As one might expect from me, I’ve been trying to figure out what piece of music to listen to, as a memorializing act of catharsis. There are the old standards like Samuel Barber’s “Adagio for Strings” and Brahms’ “German Requiem.” Then there’s John Adams’ “On the Transmigration of Souls” and Steve Reich’s “WTC 9/11,” written in memorial of another great modern American tragedy, yet hold emotional truths that can speak to this one as well. Or maybe I should go into the pop realm for something off Wilco’s “Yankee Hotel Foxtrot,” or Bruce Springsteen’s “The Rising.”
However, what seems to sear me (and probably most people too) about this tragedy is that it happened to little kids. The victims here are not just those killed, but their forever-traumatized classmates as well. The picture of two children in the woods by the school, shielding their faces from the tragedy, has gone viral, an instant symbol of a collective loss of innocence. This has sent me looking for music that is about children or performed by children, music that captures both the despair one feels when faced with tragedy, and the accompanying loss of innocence of children that witness it.

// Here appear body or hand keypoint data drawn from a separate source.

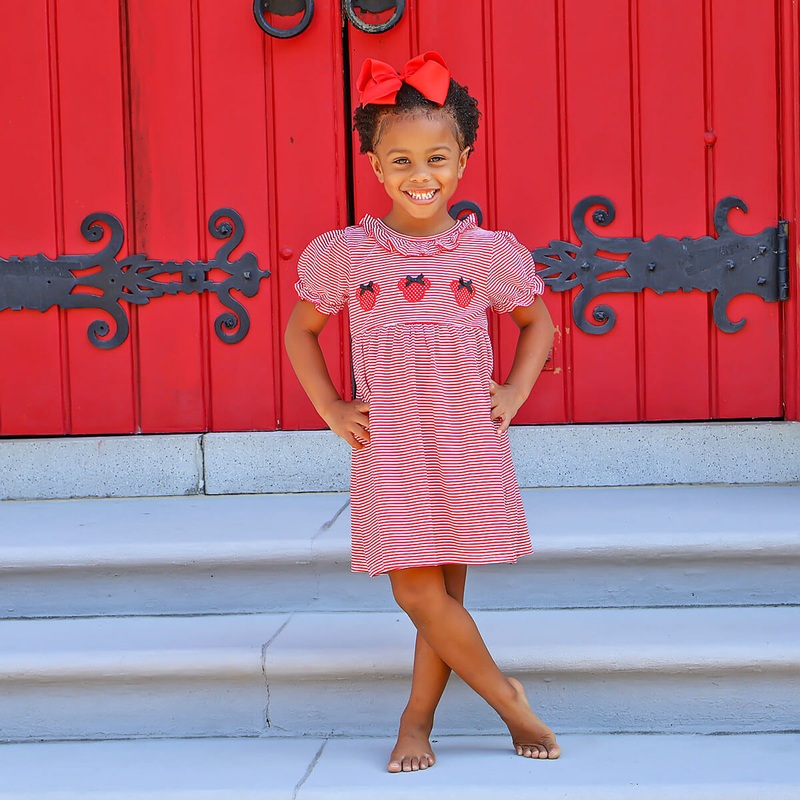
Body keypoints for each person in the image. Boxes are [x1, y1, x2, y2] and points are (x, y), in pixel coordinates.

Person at [284, 51, 560, 773]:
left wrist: (513, 392)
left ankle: (416, 723)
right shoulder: (349, 254)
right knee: (415, 589)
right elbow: (300, 331)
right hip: (393, 445)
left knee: (444, 596)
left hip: (465, 440)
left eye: (436, 157)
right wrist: (331, 407)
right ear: (375, 167)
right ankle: (506, 697)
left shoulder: (486, 252)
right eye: (400, 160)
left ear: (463, 159)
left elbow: (539, 323)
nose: (420, 175)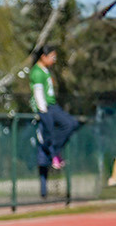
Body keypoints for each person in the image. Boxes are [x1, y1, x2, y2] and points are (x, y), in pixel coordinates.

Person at [28, 44, 80, 196]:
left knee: (71, 124)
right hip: (45, 108)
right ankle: (52, 156)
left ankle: (55, 152)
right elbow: (38, 93)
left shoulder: (45, 71)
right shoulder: (37, 72)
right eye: (52, 57)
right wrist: (43, 112)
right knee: (45, 139)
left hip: (53, 106)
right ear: (43, 57)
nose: (54, 60)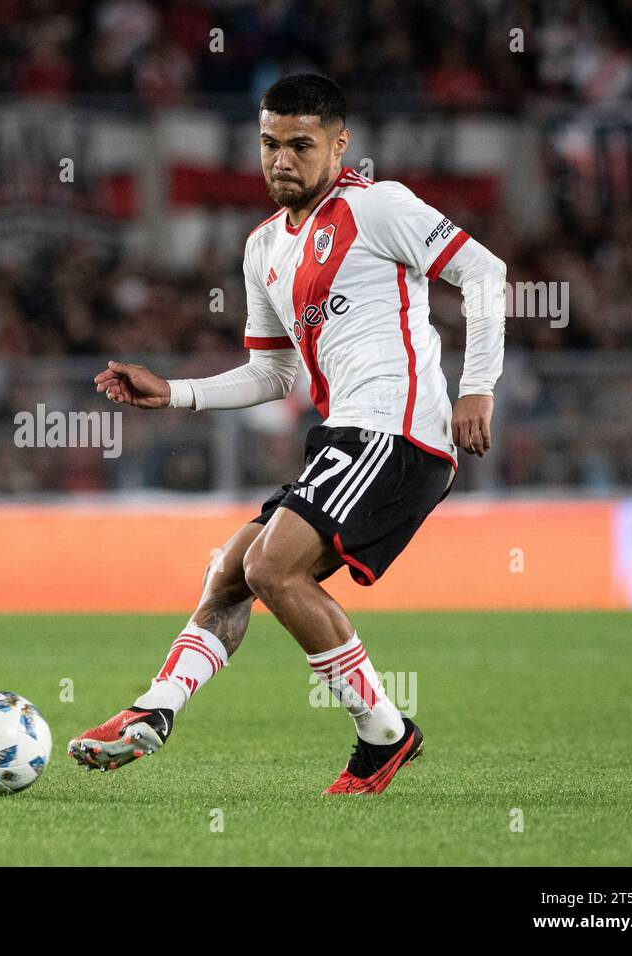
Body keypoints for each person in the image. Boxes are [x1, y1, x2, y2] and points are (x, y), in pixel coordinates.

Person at [68, 74, 506, 794]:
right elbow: (271, 376)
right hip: (345, 436)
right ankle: (156, 710)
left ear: (339, 145)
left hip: (398, 431)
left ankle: (384, 736)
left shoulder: (379, 207)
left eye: (301, 145)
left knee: (274, 568)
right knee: (234, 570)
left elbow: (485, 274)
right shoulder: (264, 247)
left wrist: (478, 385)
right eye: (270, 144)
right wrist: (174, 393)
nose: (282, 160)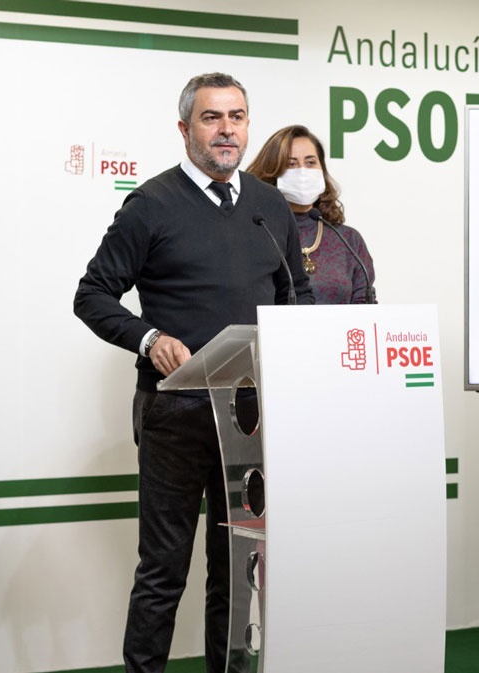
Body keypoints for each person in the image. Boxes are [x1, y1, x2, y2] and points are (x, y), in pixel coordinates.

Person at [74, 72, 313, 673]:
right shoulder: (151, 205)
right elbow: (93, 294)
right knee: (163, 568)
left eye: (236, 117)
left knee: (236, 567)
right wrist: (148, 338)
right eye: (212, 118)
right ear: (185, 129)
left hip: (251, 414)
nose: (226, 129)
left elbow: (297, 297)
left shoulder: (267, 206)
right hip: (175, 413)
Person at [246, 125, 377, 304]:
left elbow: (365, 307)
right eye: (291, 164)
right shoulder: (258, 233)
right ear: (273, 171)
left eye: (310, 163)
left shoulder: (348, 239)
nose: (302, 172)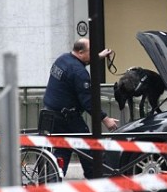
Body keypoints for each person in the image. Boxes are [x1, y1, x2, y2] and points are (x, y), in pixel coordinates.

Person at [41, 38, 118, 178]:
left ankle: (49, 188)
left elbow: (76, 66)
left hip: (50, 114)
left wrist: (99, 57)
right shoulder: (79, 72)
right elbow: (88, 102)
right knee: (88, 148)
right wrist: (105, 119)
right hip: (67, 118)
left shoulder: (62, 59)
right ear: (81, 52)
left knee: (61, 151)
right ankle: (98, 185)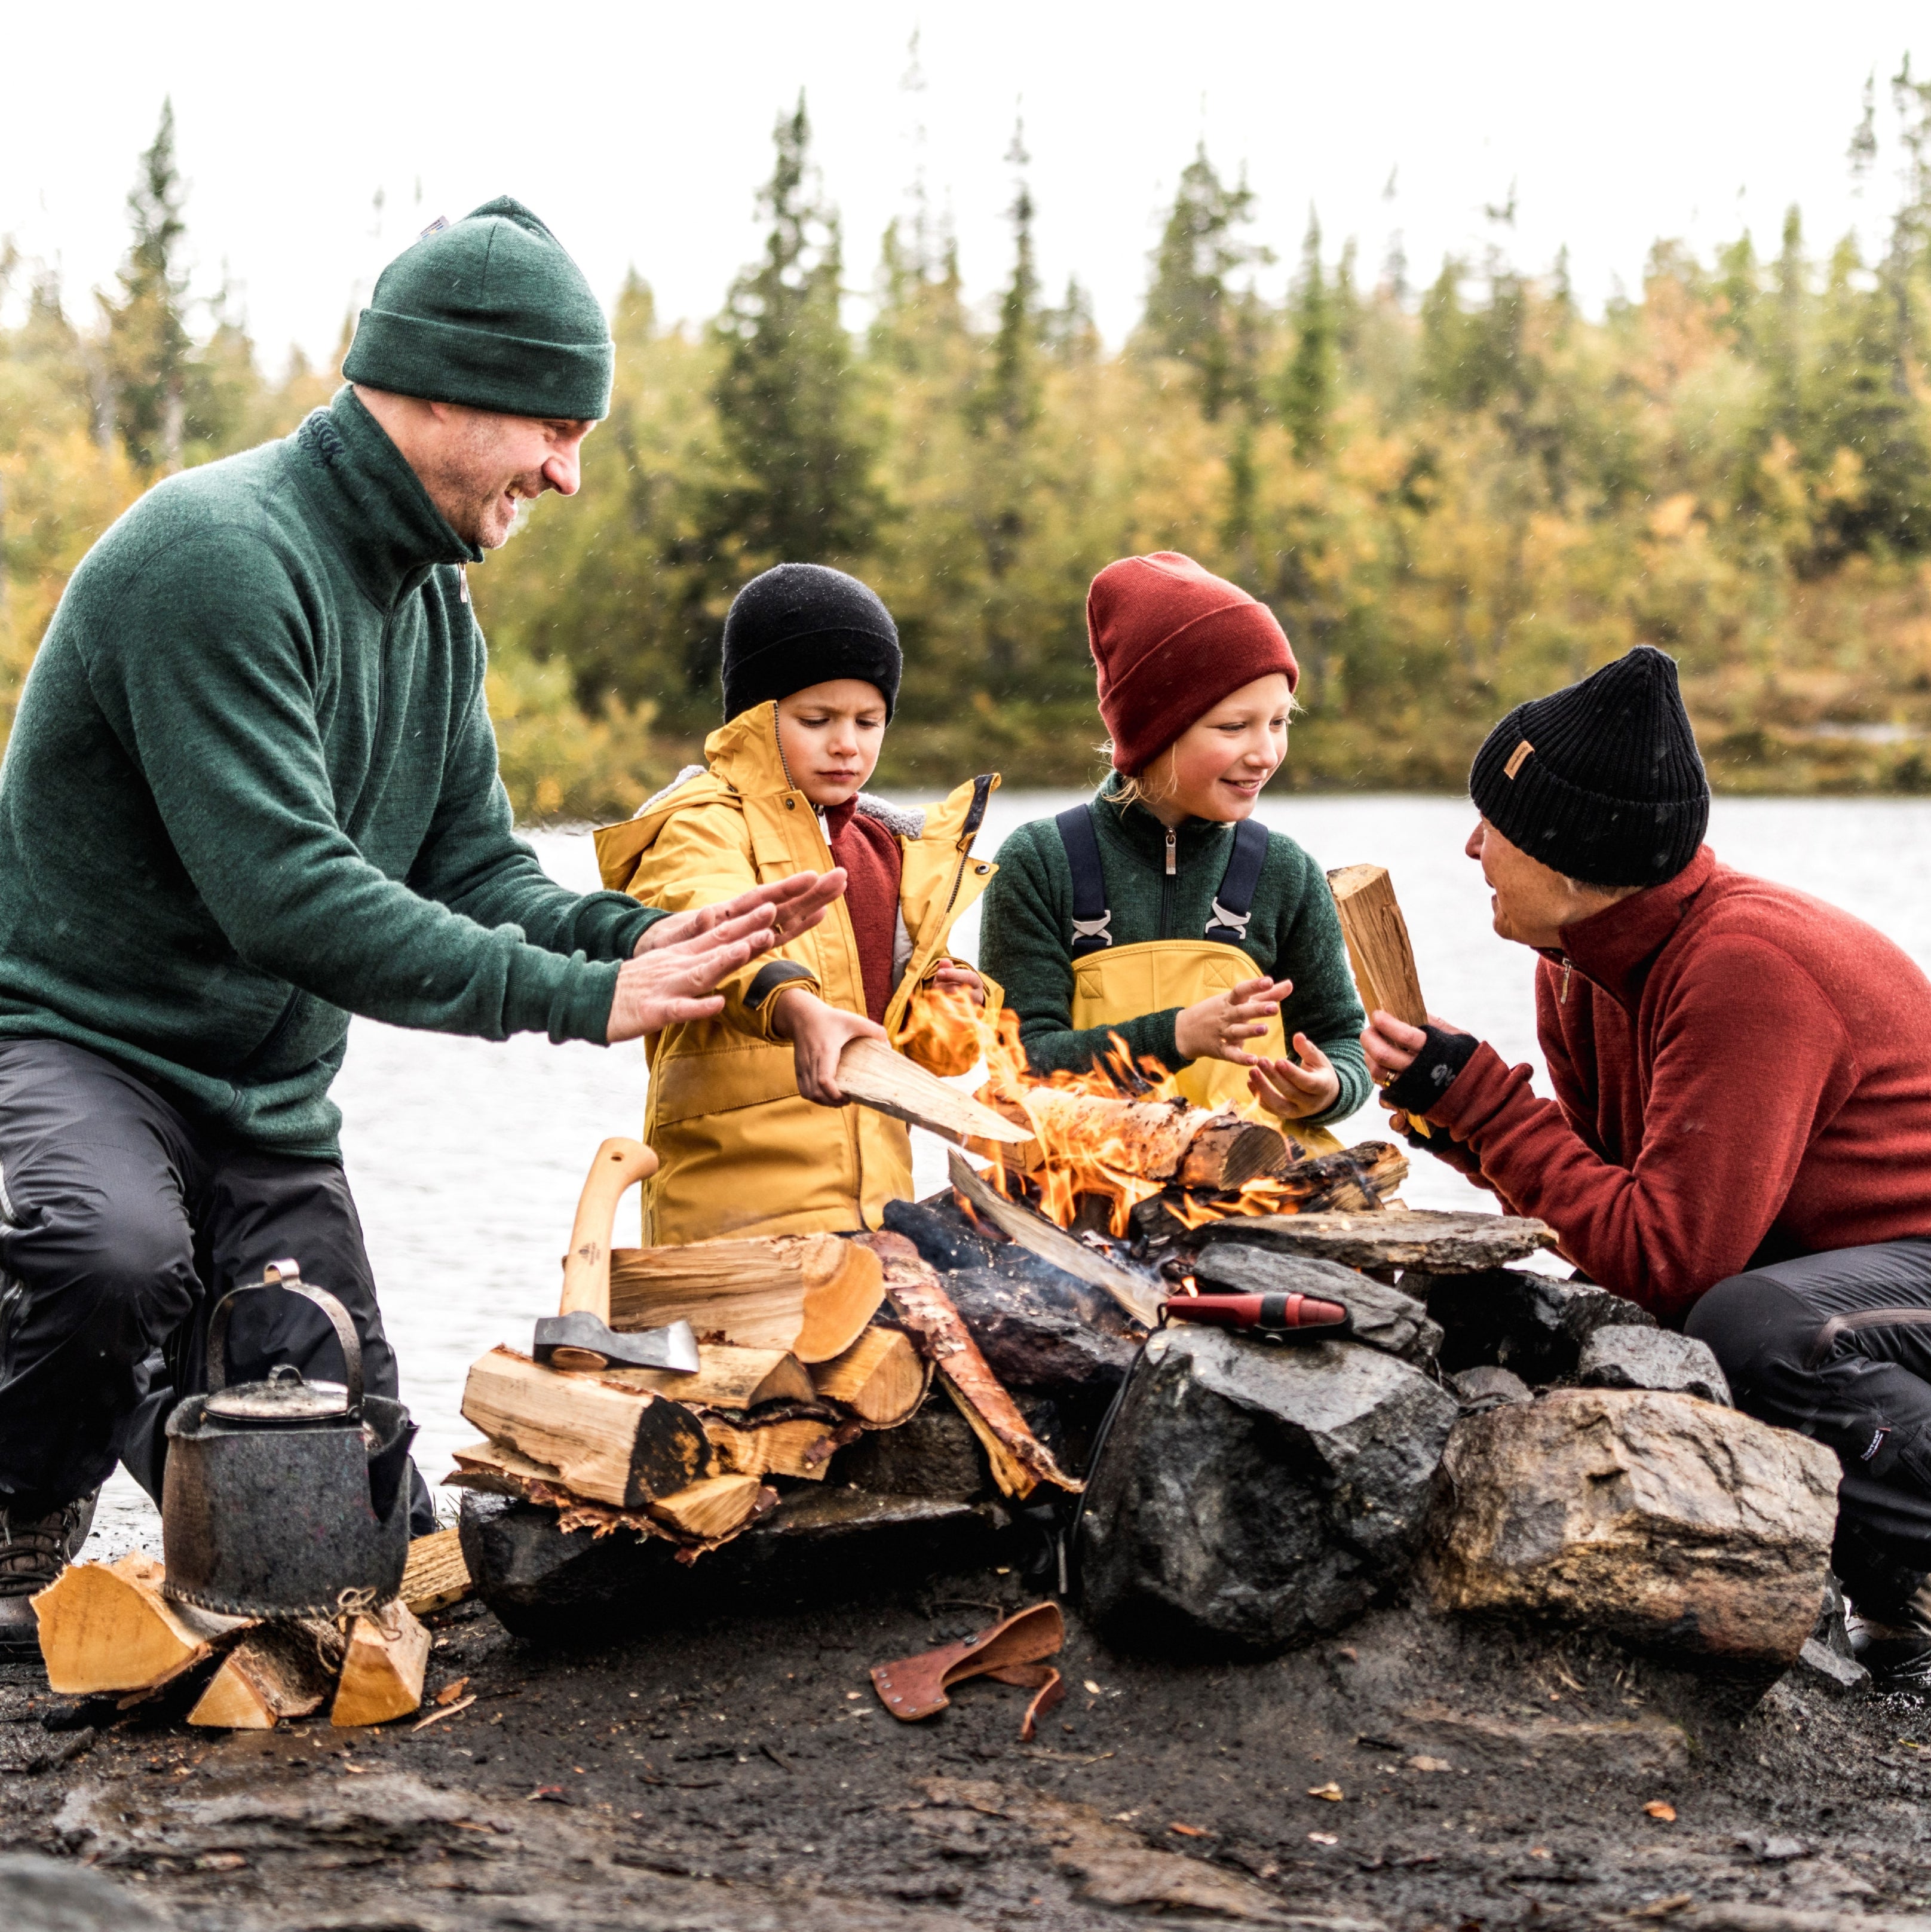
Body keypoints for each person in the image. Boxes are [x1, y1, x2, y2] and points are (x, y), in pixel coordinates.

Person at [0, 199, 841, 1652]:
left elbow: (474, 866)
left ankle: (163, 1410)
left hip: (261, 1105)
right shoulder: (216, 553)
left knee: (348, 1530)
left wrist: (656, 952)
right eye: (553, 429)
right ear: (443, 387)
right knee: (108, 1253)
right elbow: (293, 899)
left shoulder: (433, 610)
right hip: (74, 1049)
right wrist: (578, 1004)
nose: (568, 475)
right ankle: (18, 1511)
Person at [1362, 644, 1931, 1688]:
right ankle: (1884, 1575)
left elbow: (1669, 1254)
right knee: (1619, 1314)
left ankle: (1900, 1564)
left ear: (1573, 861)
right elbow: (1610, 1213)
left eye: (1496, 824)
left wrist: (1487, 1100)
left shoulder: (1744, 968)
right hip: (1848, 1276)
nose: (1470, 844)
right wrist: (1453, 1114)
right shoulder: (1578, 966)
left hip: (1905, 1275)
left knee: (1748, 1326)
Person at [594, 563, 996, 1243]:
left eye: (869, 721)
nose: (847, 743)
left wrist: (952, 1011)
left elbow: (922, 1053)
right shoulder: (700, 824)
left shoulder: (891, 848)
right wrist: (794, 1004)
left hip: (876, 1214)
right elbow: (709, 931)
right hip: (732, 1220)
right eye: (818, 719)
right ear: (755, 715)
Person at [979, 552, 1368, 1154]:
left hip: (1260, 1198)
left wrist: (1328, 1089)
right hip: (1086, 1192)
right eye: (1234, 727)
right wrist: (1179, 1035)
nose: (1265, 753)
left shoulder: (1285, 872)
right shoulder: (1039, 861)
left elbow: (1341, 1038)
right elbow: (1022, 1064)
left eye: (1279, 722)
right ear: (1152, 732)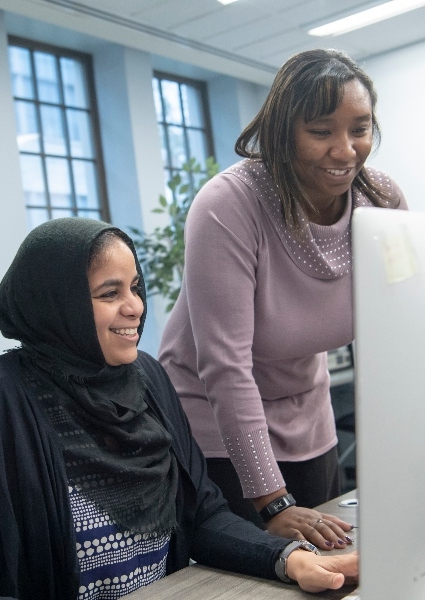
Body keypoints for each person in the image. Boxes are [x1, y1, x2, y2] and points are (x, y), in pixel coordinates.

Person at [0, 217, 358, 600]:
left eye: (135, 288)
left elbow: (201, 516)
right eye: (109, 293)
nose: (134, 307)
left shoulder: (147, 378)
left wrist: (289, 561)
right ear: (57, 303)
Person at [158, 49, 408, 548]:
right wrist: (271, 501)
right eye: (321, 132)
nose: (346, 150)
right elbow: (225, 365)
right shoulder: (229, 206)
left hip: (306, 409)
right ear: (283, 132)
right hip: (213, 418)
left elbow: (403, 329)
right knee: (258, 572)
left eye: (359, 129)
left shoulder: (381, 203)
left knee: (331, 557)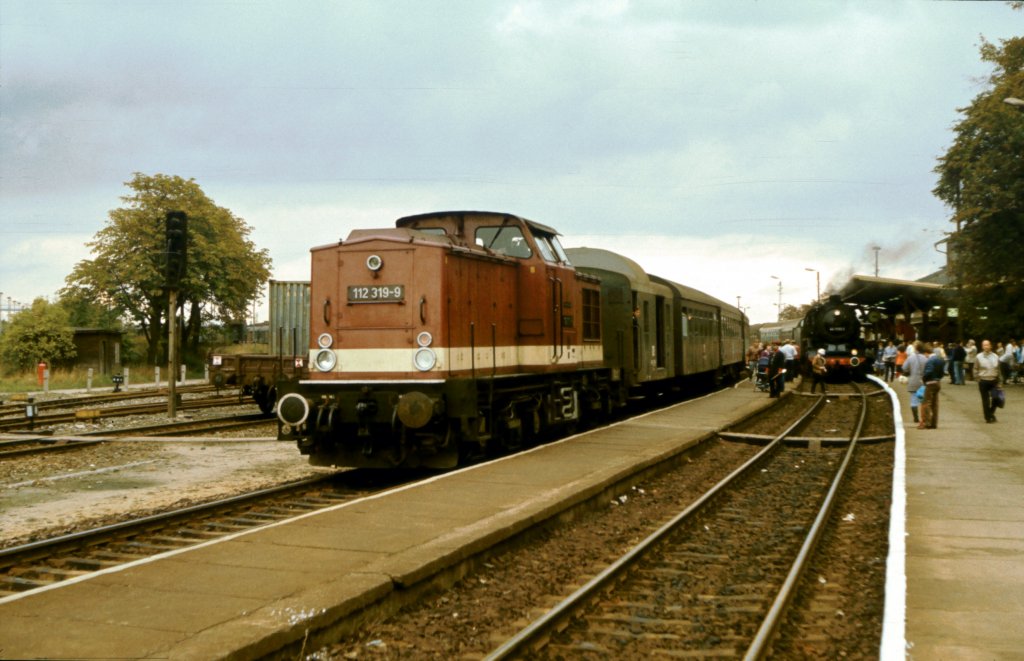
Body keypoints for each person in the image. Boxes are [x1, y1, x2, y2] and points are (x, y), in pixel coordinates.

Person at [901, 340, 928, 424]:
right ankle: (924, 417)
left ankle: (915, 418)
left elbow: (904, 368)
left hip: (913, 381)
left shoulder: (910, 358)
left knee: (913, 399)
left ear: (915, 348)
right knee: (923, 400)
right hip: (923, 382)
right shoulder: (925, 358)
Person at [920, 344, 945, 429]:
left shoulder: (930, 361)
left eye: (924, 355)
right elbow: (942, 372)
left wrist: (923, 378)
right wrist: (938, 378)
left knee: (927, 403)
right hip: (937, 382)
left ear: (926, 353)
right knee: (935, 404)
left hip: (930, 383)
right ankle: (934, 423)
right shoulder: (940, 359)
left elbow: (929, 371)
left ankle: (927, 423)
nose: (925, 356)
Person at [976, 339, 1001, 423]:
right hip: (983, 380)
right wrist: (978, 378)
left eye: (987, 345)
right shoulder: (978, 357)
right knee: (985, 400)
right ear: (982, 347)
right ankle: (988, 418)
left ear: (990, 346)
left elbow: (999, 370)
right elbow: (975, 368)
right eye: (984, 345)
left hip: (994, 380)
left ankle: (991, 413)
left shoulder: (995, 356)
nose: (986, 346)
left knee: (996, 398)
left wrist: (1000, 381)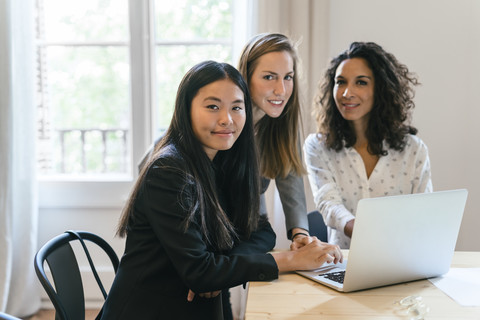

The first piece that fits the moment for me is David Lang’s haunting “Little Match Girl Passion.” In the piece, four singers weave together the tale of Hans Christian Andersen’s impoverished little match girl and the passion of Jesus (as told by J.S. Bach). In its stark simplicity, rife with piercingly soft minor sonorities, the piece articulates how we adults feel when witnessing the suffering of an innocent child.
This next piece for the moment is quite as starkly sad as Lang’s “Passion,” but still deals with loss and is written to heard and performed by children. It is Benjamin Britten’s “Cuckoo Song,” used to devastating effect in Wes Anderson’s film “Moonrise Kingdom.” It is a quite simple and tonal piece, ambiguously floating between major and minor. However, what really gets me about it is the subtle despair of its lyrics – the beloved cuckoo bird goes from singing in the spring to leaving when autumn approaches. The industrial-strength melody just sears the nerves off when it reaches its peak on “away.”
After listening to these two pieces and searching for another, I came across a recording of my own piece, “Spring and Fall: to a Young Child.” It too deals with a child’s loss of innocence. In Gerard Manley Hopkins’ poem, the speaker observes a child crying at the sight of falling leaves, realizing that through this observation, the child is confront her own mortality. The piece was not intended to memorialize a specific moment or tragedy. It was just that I found the poem quite moving and peculiarly musical. In my original program note for the piece, I talk more about children’s literature like the Velveteen Rabbit and Toy Story 3 than any specific moment in my life or another’s. It’s a small piece about a small, nearly universalizable moment. But just as the two previous pieces will be forever altered in my mind because of their associations with the events of today, perhaps my piece could take on a new meaning as well.
Either way, I hope you find some solace in music on this difficult day and would gladly take recommendations of what to listen to next.